While fixing this, factor out the common bits from the two places we're
parsing IWYU pragmas.

Diff Detail

Event Timeline

sammccall created this revision.Oct 5 2022, 1:27 PM
Herald added a project: Restricted Project. · View Herald TranscriptOct 5 2022, 1:27 PM
Herald added a subscriber: arphaman. · View Herald Transcript
sammccall requested review of this revision.Oct 5 2022, 1:27 PM
kadircet accepted this revision.Oct 6 2022, 2:01 AM

wow, that's an interesting finding. thanks!

clang-tools-extra/clangd/Headers.cpp
25–35

i think this also deserves a comment to make sure people won't refactor it in the future to take in a stringref.

25–35

i'd actually return an empty stringref, instead of None. it makes logic in callers less complicated and I don't think we convey any different signal between None vs empty right now (at least a signal that can be used by the callers)

27

nit: static constexpr StringLiteral instead (we can just use size() afterwards instead of calling strlen a bunch.

clang-tools-extra/clangd/unittests/HeadersTests.cpp
456

it might be useful to get rid of the space between : and keep as well.

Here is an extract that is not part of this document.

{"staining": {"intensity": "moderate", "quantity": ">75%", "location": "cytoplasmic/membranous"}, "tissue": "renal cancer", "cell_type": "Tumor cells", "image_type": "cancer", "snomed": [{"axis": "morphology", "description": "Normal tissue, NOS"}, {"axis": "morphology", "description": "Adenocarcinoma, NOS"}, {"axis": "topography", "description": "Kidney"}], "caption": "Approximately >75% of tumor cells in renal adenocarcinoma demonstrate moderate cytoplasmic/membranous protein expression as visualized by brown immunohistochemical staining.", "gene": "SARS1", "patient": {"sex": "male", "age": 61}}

This revision is now accepted and ready to land.Oct 6 2022, 2:01 AM
sammccall marked 3 inline comments as done.Oct 6 2022, 2:35 AM
sammccall added inline comments.
clang-tools-extra/clangd/Headers.cpp
25–35

The comment is in the header file, extended it to be more explicit about avoiding StringRef

25–35

it makes logic in callers less complicated

I think this encourages a risky pattern for very minimal gain.
We've seen comment handlers are performance-sensitive (each strlen of the source file isn't that expensive!).
If we bail out explicitly early in the overwhelmingly common no-pragma case, then the remaining code is not critical.
If we continue on and "naturally" fail to match any pragma case, I don't see performance problems today, however we need to be extra-careful whenever we change the code. I'd much prefer to have to read/write an obvious if (empty) return than to think about performance.

If we're going to prefer an early bailout, StringRef isn't really simpler than Optional<StringRef>, and it pushes callers to handle this the right way.

This revision was automatically updated to reflect the committed changes.
sammccall marked an inline comment as done.

BTW it looks like the 8% profile I saw was an outlier, 3-4% seems more typical.